“It is easier to resist at the beginning than at the end.” ~ Leonardo da Vinci
There is nothing like oral surgery to remind of the importance of small things. Years ago—twenty five to be exact—I opted for a temporary solution to a long-term problem in order to save money and expedite appointment and deployment for missionary service in East Africa. Despite occasional painful reminders that something was likely rotting in Denmark, I successfully ignored the sporadic discomfort until a year-and-a-half ago. Sitting at the dinner table of a restaurant in Northern Iraq I felt something give way. Upon closer examination in my hotel room, I discovered that the antiquated makeshift dental work had finally given up the ghost. A significant hole remained where dental cement had plugged it for two decades, and I knew that I would not escape with a temporary solution this go-round. I would like to say I dealt swiftly with the issue when I returned home, but the truth is I continued to prolong the inevitable. To make a long story short, complications of a broken tooth and deteriorating jaw became too much to bear, and I went under anesthesia and the knife yesterday for tooth extraction and bone graft, a radical solution to a painful problem that seemed so small all those years ago.
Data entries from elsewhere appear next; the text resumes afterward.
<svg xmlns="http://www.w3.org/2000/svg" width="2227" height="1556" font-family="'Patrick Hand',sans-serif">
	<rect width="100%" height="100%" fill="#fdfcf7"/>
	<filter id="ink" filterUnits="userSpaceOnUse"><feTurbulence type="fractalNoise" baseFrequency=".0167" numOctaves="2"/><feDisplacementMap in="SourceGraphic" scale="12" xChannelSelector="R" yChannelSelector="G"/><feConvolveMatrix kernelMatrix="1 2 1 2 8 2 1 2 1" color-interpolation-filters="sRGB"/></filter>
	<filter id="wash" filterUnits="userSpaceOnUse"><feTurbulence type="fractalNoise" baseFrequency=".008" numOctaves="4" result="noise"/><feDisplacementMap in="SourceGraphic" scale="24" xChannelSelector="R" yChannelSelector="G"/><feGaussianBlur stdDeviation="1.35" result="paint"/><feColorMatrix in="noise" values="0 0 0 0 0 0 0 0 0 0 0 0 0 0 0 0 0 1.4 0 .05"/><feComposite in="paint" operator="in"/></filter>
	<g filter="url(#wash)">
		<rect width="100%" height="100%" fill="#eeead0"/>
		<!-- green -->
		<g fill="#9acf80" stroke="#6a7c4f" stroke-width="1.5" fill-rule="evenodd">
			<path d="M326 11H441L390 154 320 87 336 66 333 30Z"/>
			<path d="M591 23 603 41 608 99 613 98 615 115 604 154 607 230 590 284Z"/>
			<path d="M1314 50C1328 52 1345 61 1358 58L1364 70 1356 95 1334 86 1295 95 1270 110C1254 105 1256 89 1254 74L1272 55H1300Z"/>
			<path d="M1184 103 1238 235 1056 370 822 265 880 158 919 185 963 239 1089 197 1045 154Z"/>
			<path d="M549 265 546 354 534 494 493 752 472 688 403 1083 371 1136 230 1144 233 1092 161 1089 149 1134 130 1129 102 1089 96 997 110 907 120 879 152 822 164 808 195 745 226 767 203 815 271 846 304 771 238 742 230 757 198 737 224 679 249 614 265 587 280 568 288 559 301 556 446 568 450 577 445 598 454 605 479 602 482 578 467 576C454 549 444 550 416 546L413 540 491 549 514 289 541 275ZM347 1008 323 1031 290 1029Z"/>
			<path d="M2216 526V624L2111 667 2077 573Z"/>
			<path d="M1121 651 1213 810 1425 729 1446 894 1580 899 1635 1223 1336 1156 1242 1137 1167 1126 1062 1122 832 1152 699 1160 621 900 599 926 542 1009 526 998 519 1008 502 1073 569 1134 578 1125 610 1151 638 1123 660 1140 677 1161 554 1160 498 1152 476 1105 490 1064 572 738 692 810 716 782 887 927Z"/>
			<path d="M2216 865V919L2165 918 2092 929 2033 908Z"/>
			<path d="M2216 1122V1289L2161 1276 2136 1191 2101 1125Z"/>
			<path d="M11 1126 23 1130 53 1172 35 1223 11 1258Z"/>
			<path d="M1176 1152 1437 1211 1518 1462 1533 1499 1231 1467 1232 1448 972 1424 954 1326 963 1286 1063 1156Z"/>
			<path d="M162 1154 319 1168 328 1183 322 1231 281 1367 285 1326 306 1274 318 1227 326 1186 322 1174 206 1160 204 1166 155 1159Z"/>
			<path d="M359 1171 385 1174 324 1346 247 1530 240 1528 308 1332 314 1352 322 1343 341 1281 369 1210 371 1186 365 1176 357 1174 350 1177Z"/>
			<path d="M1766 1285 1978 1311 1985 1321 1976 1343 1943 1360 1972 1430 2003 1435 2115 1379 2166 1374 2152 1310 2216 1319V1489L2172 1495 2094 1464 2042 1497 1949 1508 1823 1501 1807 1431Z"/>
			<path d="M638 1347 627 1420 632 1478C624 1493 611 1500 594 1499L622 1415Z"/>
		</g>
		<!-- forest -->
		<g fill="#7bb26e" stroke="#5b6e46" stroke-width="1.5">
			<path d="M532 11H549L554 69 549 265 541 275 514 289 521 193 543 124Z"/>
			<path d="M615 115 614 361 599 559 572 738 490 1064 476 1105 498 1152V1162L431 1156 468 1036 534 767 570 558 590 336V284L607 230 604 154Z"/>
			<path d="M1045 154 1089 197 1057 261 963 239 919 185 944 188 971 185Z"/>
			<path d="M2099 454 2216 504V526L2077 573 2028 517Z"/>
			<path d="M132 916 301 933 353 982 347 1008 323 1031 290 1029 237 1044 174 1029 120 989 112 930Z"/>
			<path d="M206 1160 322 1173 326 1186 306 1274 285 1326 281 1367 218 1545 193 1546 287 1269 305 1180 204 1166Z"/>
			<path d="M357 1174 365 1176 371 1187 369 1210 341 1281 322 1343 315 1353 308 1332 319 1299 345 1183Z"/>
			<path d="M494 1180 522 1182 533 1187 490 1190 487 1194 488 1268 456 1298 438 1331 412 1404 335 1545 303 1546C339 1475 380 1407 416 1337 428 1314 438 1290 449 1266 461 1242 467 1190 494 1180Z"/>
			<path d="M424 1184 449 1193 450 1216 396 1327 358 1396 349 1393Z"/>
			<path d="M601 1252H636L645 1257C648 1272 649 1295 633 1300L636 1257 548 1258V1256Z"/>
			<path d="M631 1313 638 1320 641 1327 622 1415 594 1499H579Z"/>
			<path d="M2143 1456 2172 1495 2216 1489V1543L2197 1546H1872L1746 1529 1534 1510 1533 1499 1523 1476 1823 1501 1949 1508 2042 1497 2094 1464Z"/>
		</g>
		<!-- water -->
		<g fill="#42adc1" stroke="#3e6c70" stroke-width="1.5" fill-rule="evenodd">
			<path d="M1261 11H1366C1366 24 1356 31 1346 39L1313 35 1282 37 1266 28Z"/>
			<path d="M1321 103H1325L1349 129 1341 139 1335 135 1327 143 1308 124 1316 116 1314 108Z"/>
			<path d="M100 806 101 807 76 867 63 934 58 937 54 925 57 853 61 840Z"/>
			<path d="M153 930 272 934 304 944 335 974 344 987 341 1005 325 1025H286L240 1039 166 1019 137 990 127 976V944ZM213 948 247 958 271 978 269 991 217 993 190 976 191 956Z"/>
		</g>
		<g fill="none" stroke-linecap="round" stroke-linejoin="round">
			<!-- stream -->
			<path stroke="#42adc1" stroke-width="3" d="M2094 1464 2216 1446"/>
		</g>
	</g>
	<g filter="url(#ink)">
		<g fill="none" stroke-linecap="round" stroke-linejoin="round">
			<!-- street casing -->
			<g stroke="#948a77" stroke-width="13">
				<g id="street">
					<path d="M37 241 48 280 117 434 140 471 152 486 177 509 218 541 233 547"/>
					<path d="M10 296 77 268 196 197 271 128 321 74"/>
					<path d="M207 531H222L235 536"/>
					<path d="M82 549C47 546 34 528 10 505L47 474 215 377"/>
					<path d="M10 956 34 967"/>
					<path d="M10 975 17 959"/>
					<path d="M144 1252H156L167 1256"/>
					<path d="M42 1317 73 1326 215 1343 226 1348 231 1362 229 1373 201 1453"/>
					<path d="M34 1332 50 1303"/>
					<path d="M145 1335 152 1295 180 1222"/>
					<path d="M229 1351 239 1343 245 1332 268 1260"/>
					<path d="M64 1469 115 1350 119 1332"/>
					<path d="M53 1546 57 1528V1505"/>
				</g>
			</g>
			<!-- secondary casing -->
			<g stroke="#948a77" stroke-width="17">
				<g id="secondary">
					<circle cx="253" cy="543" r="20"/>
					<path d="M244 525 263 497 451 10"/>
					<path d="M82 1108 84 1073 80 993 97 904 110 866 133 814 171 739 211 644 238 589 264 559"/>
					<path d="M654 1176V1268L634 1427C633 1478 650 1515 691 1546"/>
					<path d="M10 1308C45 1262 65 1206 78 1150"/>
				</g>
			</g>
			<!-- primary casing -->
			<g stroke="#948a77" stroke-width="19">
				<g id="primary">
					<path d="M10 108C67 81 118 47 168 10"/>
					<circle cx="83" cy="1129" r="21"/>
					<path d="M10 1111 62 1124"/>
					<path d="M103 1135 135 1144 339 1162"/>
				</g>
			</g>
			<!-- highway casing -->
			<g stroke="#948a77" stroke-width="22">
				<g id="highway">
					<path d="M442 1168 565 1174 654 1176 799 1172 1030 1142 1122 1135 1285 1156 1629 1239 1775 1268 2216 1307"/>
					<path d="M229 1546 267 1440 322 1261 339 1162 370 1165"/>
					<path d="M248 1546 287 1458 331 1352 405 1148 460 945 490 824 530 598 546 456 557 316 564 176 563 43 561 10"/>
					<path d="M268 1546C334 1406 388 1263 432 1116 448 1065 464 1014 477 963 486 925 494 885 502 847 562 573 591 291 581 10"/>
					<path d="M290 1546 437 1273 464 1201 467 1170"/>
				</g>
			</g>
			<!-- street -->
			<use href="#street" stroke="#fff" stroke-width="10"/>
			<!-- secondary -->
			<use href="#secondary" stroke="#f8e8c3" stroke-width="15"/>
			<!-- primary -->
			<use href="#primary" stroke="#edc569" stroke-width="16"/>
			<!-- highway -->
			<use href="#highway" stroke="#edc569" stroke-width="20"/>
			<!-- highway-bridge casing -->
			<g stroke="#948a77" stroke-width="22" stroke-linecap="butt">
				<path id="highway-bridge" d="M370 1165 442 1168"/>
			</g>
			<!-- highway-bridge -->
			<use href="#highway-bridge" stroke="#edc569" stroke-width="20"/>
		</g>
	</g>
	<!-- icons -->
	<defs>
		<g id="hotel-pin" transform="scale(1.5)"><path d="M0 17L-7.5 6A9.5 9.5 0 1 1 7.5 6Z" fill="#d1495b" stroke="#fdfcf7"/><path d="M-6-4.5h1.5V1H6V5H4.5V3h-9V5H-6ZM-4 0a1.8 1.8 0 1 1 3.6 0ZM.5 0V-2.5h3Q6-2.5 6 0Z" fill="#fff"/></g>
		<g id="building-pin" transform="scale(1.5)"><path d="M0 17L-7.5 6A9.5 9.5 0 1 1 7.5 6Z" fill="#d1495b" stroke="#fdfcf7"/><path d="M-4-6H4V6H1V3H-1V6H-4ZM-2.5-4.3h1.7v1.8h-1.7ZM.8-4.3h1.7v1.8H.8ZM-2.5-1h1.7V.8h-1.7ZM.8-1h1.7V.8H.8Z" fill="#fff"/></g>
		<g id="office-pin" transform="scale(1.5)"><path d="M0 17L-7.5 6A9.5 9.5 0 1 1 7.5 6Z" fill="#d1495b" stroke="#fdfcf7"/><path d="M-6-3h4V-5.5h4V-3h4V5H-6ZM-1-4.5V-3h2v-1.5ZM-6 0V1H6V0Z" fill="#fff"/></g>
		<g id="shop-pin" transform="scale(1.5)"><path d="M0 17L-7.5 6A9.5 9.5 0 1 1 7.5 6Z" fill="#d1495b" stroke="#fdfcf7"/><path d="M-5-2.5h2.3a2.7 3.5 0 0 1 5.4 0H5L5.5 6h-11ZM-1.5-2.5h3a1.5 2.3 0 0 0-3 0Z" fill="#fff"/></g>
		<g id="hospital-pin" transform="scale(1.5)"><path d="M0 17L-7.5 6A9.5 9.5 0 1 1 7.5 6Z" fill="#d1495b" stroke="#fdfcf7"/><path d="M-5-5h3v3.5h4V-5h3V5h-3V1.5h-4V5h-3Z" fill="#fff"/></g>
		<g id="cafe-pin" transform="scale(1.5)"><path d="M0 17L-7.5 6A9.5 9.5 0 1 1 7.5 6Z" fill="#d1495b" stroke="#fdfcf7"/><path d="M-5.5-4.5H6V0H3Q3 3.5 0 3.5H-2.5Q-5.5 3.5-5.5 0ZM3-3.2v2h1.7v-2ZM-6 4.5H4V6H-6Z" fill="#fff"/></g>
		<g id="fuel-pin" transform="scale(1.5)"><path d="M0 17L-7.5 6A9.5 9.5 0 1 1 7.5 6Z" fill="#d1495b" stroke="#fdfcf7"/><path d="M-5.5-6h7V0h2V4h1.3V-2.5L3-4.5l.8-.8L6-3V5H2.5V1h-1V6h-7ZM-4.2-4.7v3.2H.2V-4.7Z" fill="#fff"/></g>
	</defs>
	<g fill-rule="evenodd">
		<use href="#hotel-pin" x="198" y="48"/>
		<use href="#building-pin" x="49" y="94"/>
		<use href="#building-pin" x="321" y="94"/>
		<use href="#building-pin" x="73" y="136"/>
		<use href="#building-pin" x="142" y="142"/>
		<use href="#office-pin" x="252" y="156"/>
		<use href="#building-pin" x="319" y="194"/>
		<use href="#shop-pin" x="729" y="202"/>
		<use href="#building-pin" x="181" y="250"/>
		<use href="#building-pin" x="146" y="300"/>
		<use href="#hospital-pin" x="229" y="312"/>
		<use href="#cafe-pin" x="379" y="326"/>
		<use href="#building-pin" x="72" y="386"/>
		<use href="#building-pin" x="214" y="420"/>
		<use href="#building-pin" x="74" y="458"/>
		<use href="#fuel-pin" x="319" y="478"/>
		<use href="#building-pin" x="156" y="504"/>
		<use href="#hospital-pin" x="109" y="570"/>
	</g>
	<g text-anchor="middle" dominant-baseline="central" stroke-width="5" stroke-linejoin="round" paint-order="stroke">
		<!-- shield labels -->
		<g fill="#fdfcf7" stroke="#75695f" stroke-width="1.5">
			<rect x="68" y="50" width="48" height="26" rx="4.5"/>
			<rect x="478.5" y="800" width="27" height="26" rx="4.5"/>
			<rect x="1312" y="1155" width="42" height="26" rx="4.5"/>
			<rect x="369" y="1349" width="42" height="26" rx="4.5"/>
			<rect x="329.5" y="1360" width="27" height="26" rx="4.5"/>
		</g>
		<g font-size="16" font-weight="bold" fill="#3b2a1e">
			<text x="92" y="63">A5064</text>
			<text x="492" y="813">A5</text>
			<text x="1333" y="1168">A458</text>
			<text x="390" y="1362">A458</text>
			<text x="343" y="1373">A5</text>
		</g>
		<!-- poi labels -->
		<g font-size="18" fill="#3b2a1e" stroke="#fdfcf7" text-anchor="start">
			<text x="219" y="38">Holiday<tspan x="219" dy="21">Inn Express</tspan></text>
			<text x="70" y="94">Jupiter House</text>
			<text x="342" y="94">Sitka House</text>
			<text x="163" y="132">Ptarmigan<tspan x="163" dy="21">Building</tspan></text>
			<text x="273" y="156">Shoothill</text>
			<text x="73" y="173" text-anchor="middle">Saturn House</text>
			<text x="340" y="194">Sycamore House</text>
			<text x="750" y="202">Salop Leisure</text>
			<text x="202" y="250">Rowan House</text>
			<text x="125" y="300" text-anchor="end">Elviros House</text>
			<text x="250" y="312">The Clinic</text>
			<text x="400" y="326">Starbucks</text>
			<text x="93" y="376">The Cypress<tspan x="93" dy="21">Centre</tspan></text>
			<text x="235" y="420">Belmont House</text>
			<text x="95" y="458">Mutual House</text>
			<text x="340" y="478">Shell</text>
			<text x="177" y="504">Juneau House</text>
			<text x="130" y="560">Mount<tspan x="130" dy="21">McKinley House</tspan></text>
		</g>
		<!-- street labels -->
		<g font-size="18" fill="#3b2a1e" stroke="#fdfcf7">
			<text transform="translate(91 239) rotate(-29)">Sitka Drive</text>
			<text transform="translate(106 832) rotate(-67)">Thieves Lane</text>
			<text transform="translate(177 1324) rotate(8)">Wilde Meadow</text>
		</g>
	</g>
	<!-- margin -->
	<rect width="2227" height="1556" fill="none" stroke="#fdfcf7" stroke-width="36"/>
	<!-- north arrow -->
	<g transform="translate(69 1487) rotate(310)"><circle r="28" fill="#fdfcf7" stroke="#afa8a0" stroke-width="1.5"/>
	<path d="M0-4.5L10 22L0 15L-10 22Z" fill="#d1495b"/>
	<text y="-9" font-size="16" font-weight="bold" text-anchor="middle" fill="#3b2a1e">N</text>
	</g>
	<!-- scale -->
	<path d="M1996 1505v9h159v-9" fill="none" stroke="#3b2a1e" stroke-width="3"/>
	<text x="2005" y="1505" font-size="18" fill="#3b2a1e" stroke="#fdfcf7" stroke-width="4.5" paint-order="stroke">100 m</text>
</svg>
What we convince ourselves is of small consequence today and resolve to procrastinate, inevitably leads to larger consequences and greater pain. Disagreement grows into dissension; secret sin morphs into public disgrace. There is no such thing as a temporary solution for moral decay. The remedy for every sin is honest confession and radical repentance followed by relentless restitution. What small flaws have I pushed into a dark corner for another day? What relational fissures threaten to expand into full-blown canyons apart from intentional intervention? An old adage admonishes, “Why delay until tomorrow what can be done today.” The spiritual translation is, ”Address moral and relational warning signs today, or they will mandate life-altering measures tomorrow.”